The comments were made by a Labour Party councillor. Pic: Pixabay.

A Kildare-based councillor has said that young people are putting lives on hold due to the housing crisis.

Labour Party Cllr Angela Feeney has said that the housing crisis is having disastrous consequences in the lives of young people in Ireland, including Kildare.

She pointed to figures from 2022, which show that more than two in three people in Ireland aged between 25 and 29 (68 per cent) are still living at home with their parents.

Explaining her stance, Cllr Feeney said: "These Eurostat figures reveal the stark social consequences of the housing crisis, which represents a lived reality for too many of our young people in Ireland and our own county of Kildare. 

"Unaffordable rents and skyrocketing house prices have meant that young people are living at home with parents for longer, putting off big life moments like living independently or moving in with friends or a partner... and this generational crisis is getting worse."

Cllr Angela Feeney. File pic.

She continued: "The number of those living at home with their parents has doubled in a decade, and Ireland is way above the EU average – across the EU, on average only 42 per cent of those aged between 25 and 29 remain living in their parents’ home.

"There is a hidden cost to this: young people are putting off making big life decisions and effectively 'failing to launch' their adult lives, because they lack the social structures that the State should be providing, like access to a secure and affordable home, as well as access to other social supports like childcare and affordable healthcare."

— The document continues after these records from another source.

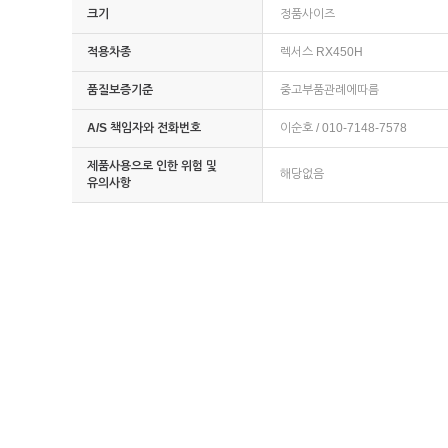
크기
정품사이즈
적용차종
렉서스 RX450H
품질보증기준
중고부품관례에따름
A/S 책임자와 전화번호
이순호 / 010-7148-7578
제품사용으로 인한 위험 및
해당없음
유의사항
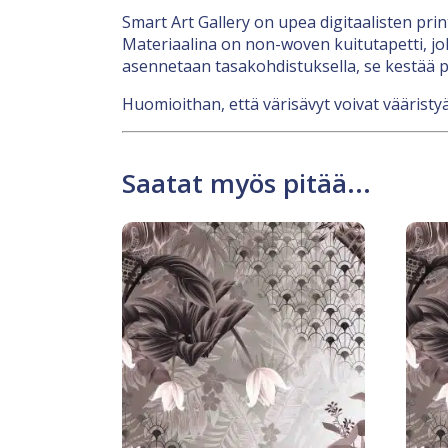
Smart Art Gallery on upea digitaalisten pri
Materiaalina on non-woven kuitutapetti, jok
asennetaan tasakohdistuksella, se kestää p
Huomioithan, että värisävyt voivat vääristyä
Saatat myös pitää...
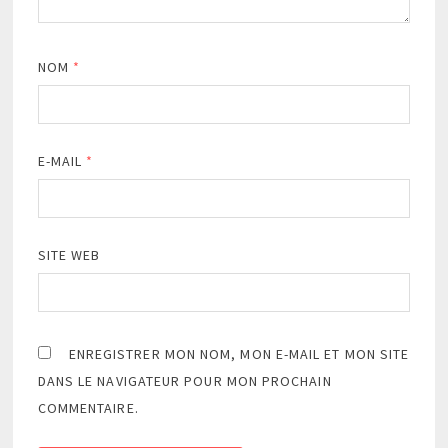
NOM
*
E-MAIL
*
SITE WEB
ENREGISTRER MON NOM, MON E-MAIL ET MON SITE
DANS LE NAVIGATEUR POUR MON PROCHAIN
COMMENTAIRE.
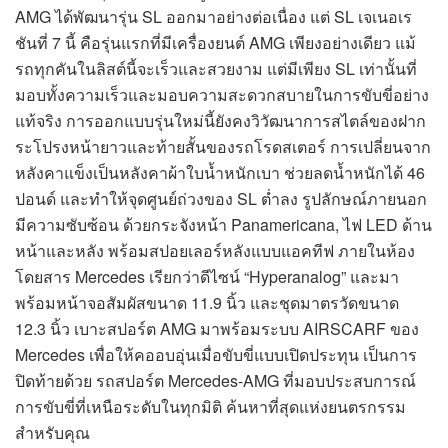
AMG ได้พัฒนารุ่น SL ออกมาอย่างต่อเนื่อง แต่ SL เจเนอเร
ชันที่ 7 นี้ คือรุ่นแรกที่มีเครื่องยนต์ AMG เพียงอย่างเดียว แม้
รถทุกคันในลิสต์นี้จะเร็วและสวยงาม แต่มีเพียง SL เท่านั้นที่
มอบทั้งความเร็วและมอบความสะดวกสบายในการขับขี่อย่าง
แท้จริง การออกแบบรุ่นใหม่นี้ยังคงวิวัฒนาการสไตล์ของฝาก
ระโปรงหน้ายาวและท้ายสั้นของรถโรดสเตอร์ การเปลี่ยนจาก
หลังคาแข็งเป็นหลังคาผ้าใบน้ำหนักเบา ช่วยลดน้ำหนักได้ 46
ปอนด์ และทำให้จุดศูนย์ถ่วงของ SL ต่ำลง รูปลักษณ์ภายนอก
มีความซับซ้อน ด้วยกระจังหน้า Panamericana, ไฟ LED ด้าน
หน้าและหลัง พร้อมสปอยเลอร์หลังแบบแอคทีฟ ภายในห้อง
โดยสาร Mercedes เรียกว่าดีไซน์ “Hyperanalog” และมา
พร้อมหน้าจอสัมผัสขนาด 11.9 นิ้ว และชุดมาตรวัดขนาด
12.3 นิ้ว เบาะสปอร์ต AMG มาพร้อมระบบ AIRSCARF ของ
Mercedes เพื่อให้คออบอุ่นเมื่อขับขี่แบบเปิดประทุน เป็นการ
ปิดท้ายด้วย รถสปอร์ต Mercedes-AMG ที่มอบประสบการณ์
การขับขี่ที่เหนือระดับในทุกมิติ ค้นหาที่สุดแห่งยนตรกรรม
สำหรับคุณ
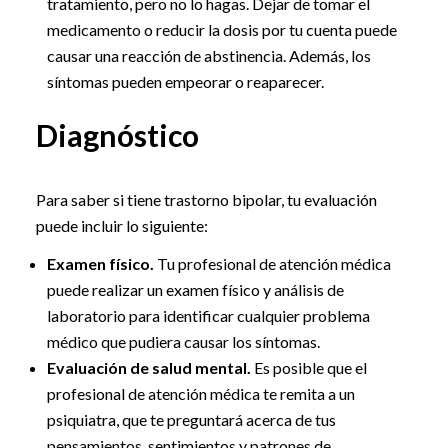
tratamiento, pero no lo hagas. Dejar de tomar el
medicamento o reducir la dosis por tu cuenta puede
causar una reacción de abstinencia. Además, los
síntomas pueden empeorar o reaparecer.
Diagnóstico
Para saber si tiene trastorno bipolar, tu evaluación
puede incluir lo siguiente:
Examen físico.
Tu profesional de atención médica
puede realizar un examen físico y análisis de
laboratorio para identificar cualquier problema
médico que pudiera causar los síntomas.
Evaluación de salud mental.
Es posible que el
profesional de atención médica te remita a un
psiquiatra, que te preguntará acerca de tus
pensamientos, sentimientos y patrones de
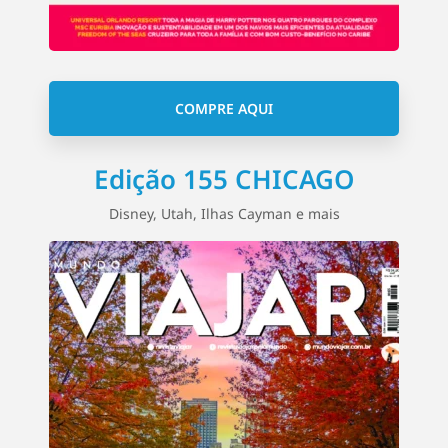
COMPRE AQUI
Edição 155 CHICAGO
Disney, Utah, Ilhas Cayman e mais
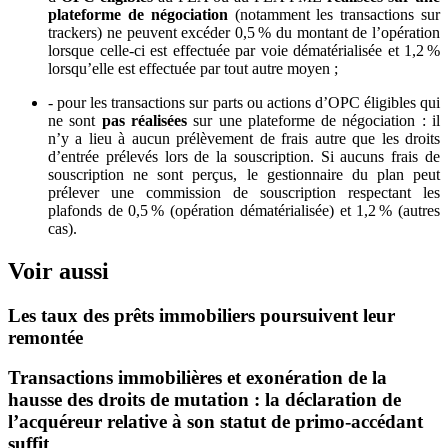
plateforme de négociation
(notamment les transactions sur
trackers) ne peuvent excéder 0,5 % du montant de l’opération
lorsque celle-ci est effectuée par voie dématérialisée et 1,2 %
lorsqu’elle est effectuée par tout autre moyen ;
- pour les transactions sur parts ou actions d’OPC éligibles qui
ne sont
pas réalisées
sur une plateforme de négociation : il
n’y a lieu à aucun prélèvement de frais autre que les droits
d’entrée prélevés lors de la souscription. Si aucuns frais de
souscription ne sont perçus, le gestionnaire du plan peut
prélever une commission de souscription respectant les
plafonds de 0,5 % (opération dématérialisée) et 1,2 % (autres
cas).
Voir aussi
Les taux des prêts immobiliers poursuivent leur
remontée
Transactions immobilières et exonération de la
hausse des droits de mutation : la déclaration de
l’acquéreur relative à son statut de primo-accédant
suffit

Cllr Feeney further said that someone having their own home 'is a fundamental human right.'

"It provides a sense of stability and independence which is being denied to this generation of young people," she said: "It is impossible to live a fully empowered life as a young person from a childhood bedroom.

"Despite record employment levels, too many young adults in Ireland today are barely getting by.

"They are working hard, paying taxes and contributing to society, yet for far too many, Ireland feels like no country for young people."

"We need to see a structural revolution in housing; government representatives have displayed dismissive attitudes in response to Labour’s constructive proposals to increase housing supply."

"Time for a change of approach," she concluded.